**YOUR INSTRUCTIONS**
Look for the string "Cecilia" in the data below, and copy each line that holds it.

**PROVIDED RECORDS**
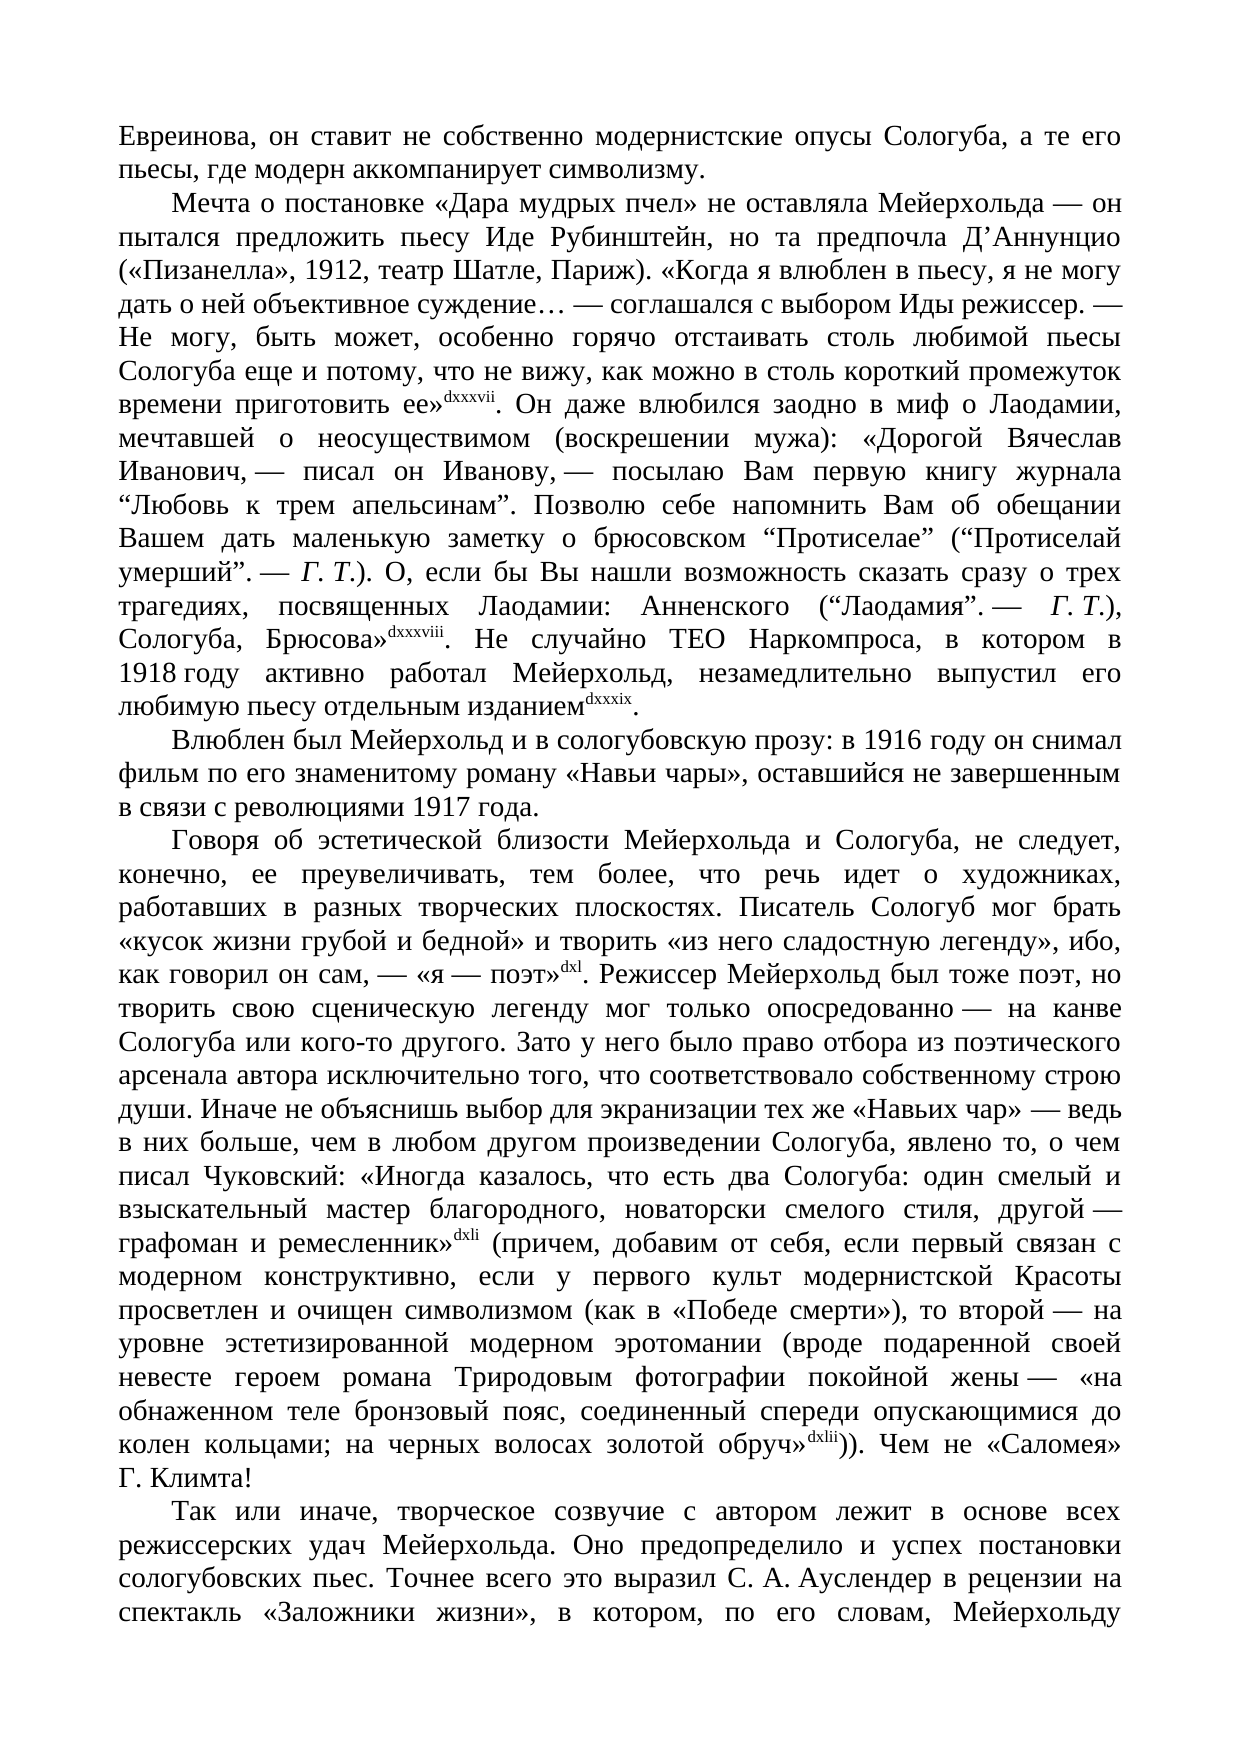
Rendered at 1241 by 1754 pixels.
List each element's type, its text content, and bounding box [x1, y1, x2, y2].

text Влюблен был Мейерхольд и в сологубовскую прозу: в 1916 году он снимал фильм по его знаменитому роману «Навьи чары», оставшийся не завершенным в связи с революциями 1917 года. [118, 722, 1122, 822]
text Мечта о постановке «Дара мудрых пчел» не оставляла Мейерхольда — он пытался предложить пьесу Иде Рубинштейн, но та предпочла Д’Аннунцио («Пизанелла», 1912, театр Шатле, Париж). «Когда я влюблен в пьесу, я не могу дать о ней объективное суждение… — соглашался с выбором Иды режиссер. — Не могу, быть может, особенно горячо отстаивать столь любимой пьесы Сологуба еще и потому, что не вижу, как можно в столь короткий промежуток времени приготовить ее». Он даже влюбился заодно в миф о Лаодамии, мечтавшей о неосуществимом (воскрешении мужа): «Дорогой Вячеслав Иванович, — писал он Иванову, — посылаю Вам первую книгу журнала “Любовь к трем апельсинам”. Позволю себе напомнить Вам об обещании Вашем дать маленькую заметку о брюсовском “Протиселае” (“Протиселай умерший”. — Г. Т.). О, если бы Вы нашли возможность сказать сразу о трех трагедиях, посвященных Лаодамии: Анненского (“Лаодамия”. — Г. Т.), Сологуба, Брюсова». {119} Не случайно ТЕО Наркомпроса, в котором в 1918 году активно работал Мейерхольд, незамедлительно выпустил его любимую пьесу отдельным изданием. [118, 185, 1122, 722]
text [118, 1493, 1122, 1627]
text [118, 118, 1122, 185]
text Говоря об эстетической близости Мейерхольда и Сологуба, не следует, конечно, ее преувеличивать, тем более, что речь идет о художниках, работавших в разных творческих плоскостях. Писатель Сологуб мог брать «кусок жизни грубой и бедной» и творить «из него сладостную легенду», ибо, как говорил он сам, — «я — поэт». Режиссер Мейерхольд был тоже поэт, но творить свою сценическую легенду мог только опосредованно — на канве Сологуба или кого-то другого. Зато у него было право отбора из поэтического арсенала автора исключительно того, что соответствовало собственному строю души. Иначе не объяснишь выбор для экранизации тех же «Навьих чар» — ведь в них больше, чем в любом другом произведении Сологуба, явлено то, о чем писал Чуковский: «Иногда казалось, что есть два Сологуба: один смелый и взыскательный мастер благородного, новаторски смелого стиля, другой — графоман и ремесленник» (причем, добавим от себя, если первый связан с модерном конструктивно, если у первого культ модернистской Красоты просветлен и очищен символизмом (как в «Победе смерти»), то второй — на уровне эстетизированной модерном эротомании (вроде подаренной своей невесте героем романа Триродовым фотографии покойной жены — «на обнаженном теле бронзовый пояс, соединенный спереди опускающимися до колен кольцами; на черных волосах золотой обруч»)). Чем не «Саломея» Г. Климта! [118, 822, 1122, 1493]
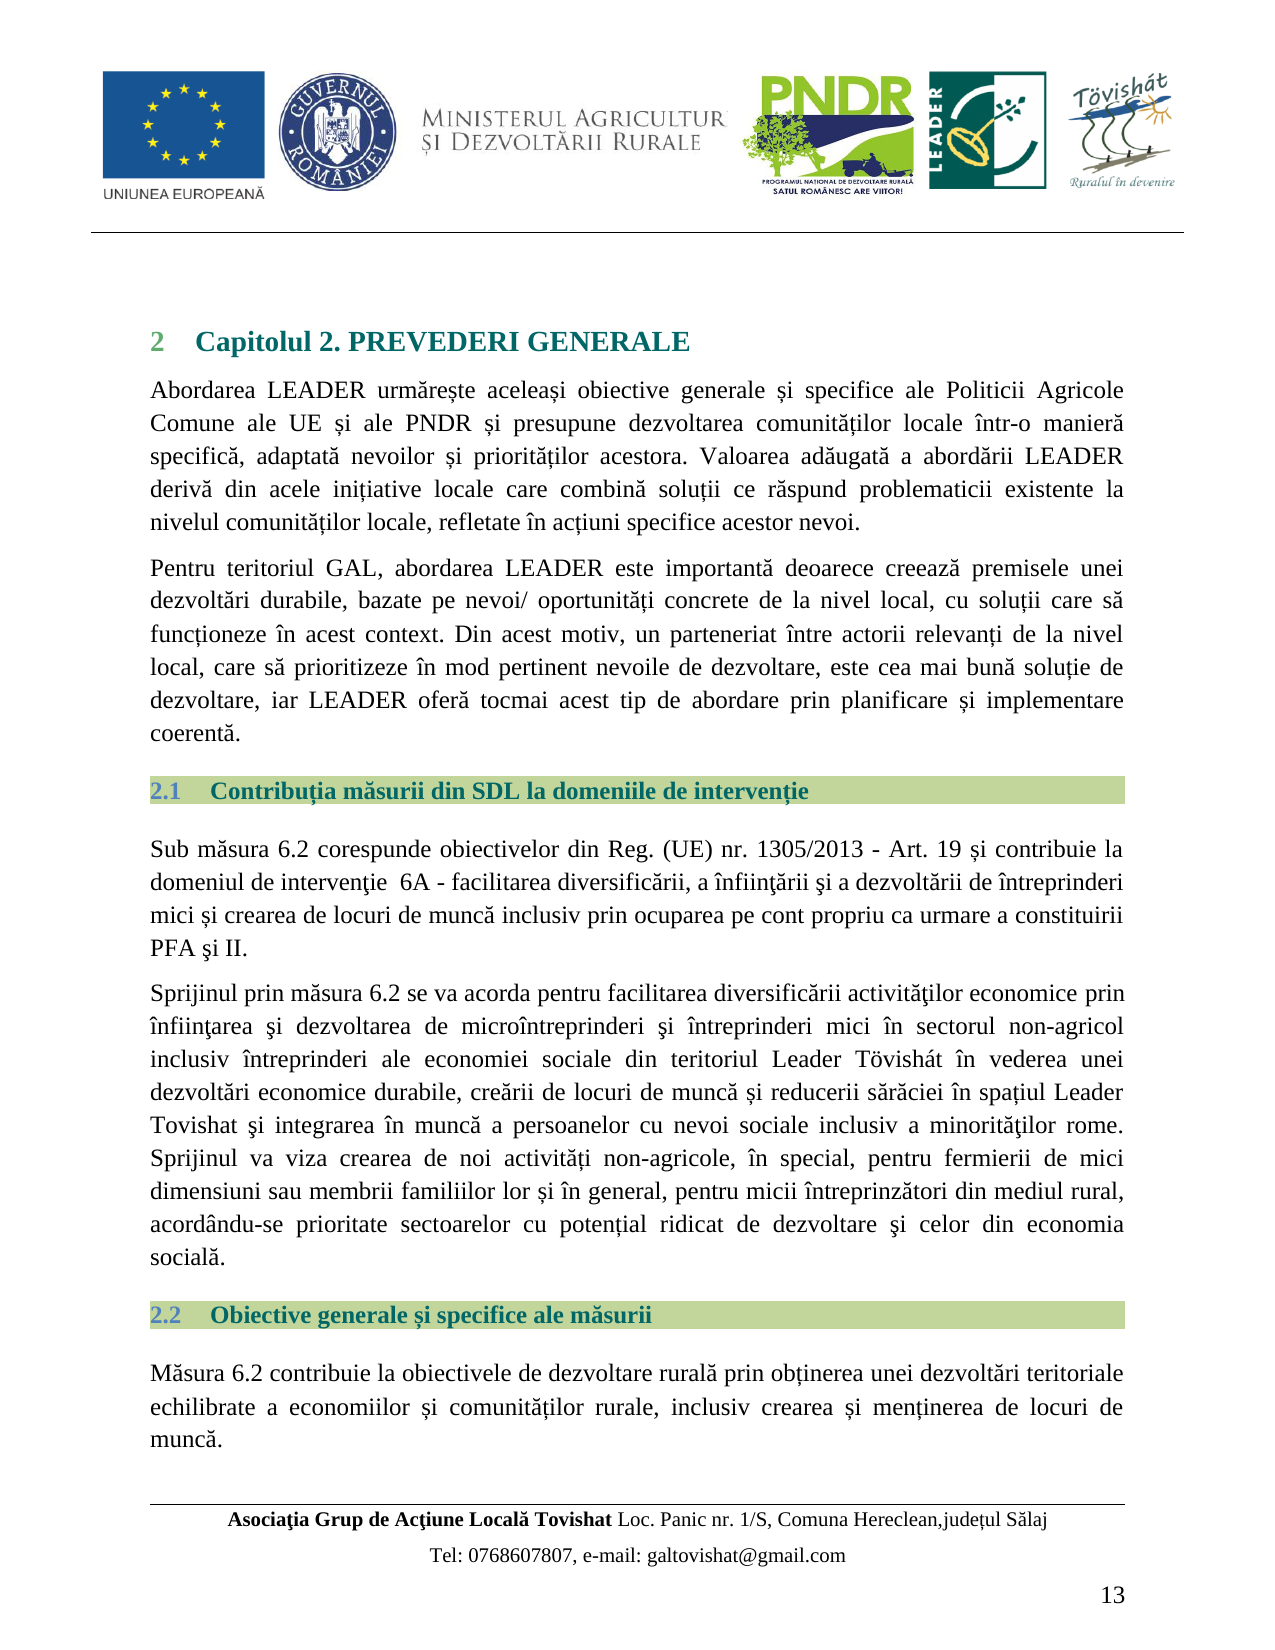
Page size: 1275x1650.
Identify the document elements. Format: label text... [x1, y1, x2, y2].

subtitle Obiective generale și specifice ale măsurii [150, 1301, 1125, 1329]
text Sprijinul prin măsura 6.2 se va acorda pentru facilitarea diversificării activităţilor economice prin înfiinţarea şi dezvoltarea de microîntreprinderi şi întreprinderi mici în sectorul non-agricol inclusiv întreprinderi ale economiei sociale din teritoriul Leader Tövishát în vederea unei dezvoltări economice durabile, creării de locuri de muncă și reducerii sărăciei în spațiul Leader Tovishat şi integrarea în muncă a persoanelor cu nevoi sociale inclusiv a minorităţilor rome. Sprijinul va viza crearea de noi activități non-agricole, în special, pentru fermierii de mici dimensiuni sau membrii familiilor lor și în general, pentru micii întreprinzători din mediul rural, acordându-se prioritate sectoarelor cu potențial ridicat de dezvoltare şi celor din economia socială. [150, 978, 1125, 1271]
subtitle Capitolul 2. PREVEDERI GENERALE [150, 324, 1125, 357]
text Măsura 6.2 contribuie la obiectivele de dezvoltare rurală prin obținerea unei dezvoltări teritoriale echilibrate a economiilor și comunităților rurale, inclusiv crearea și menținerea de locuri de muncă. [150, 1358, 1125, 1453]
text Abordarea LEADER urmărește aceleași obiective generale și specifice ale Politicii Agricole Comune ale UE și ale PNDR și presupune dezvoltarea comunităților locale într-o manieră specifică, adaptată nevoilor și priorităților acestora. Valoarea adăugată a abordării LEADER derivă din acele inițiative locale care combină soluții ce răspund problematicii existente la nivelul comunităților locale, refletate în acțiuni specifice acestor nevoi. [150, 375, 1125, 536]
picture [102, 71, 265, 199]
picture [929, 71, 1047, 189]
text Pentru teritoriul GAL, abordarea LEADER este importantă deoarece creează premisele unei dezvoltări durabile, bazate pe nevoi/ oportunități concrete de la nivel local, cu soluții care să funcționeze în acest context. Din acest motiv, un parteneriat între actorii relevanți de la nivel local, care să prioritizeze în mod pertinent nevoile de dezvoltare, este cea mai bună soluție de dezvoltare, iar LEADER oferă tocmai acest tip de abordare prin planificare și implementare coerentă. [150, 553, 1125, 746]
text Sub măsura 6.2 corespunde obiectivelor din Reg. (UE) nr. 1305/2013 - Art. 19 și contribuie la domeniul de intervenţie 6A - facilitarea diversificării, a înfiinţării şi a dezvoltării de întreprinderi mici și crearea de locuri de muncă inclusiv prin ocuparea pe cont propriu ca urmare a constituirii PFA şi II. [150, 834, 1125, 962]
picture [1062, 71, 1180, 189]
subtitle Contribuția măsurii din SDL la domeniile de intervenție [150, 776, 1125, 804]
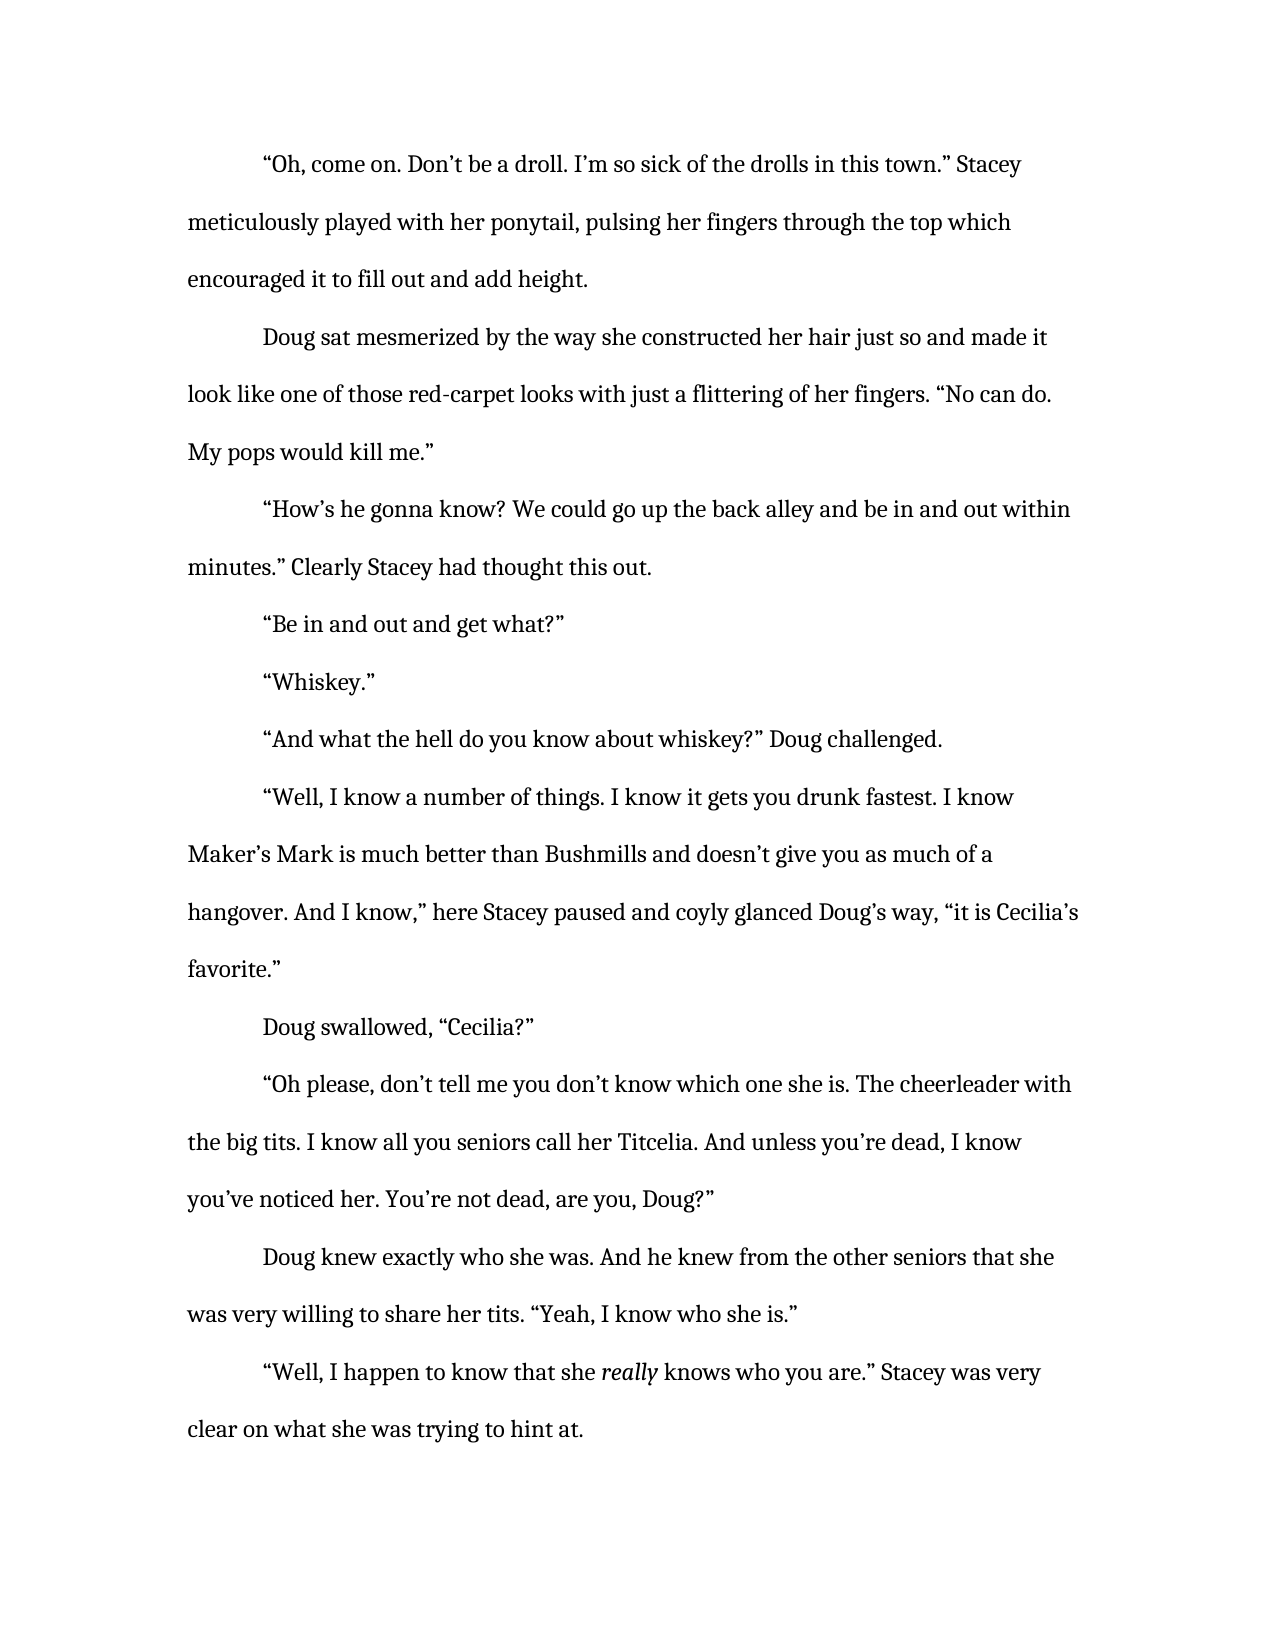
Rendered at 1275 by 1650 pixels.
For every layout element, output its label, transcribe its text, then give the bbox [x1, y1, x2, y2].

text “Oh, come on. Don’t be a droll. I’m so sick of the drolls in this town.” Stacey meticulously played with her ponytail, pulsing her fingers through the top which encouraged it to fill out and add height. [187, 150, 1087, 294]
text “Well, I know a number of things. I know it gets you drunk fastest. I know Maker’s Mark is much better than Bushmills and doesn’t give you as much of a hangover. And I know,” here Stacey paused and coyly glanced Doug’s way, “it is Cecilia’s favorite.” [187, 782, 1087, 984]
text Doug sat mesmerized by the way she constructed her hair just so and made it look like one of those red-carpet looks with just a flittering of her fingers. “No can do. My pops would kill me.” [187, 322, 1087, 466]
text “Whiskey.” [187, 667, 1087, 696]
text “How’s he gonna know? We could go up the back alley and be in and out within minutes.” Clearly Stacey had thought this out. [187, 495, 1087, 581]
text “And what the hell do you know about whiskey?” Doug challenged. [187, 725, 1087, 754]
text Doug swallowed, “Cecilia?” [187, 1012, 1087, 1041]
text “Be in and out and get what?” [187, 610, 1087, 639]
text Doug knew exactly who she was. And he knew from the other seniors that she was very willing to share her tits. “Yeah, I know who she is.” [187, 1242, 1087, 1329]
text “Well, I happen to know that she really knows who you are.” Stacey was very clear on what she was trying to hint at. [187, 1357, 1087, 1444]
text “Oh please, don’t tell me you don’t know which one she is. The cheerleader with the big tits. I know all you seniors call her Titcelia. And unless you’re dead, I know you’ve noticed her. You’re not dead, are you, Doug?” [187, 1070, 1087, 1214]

**YOUR RESPONSE**
text “Well, I know a number of things. I know it gets you drunk fastest. I know Maker’s Mark is much better than Bushmills and doesn’t give you as much of a hangover. And I know,” here Stacey paused and coyly glanced Doug’s way, “it is Cecilia’s favorite.” [187, 782, 1087, 984]
text Doug swallowed, “Cecilia?” [187, 1012, 1087, 1041]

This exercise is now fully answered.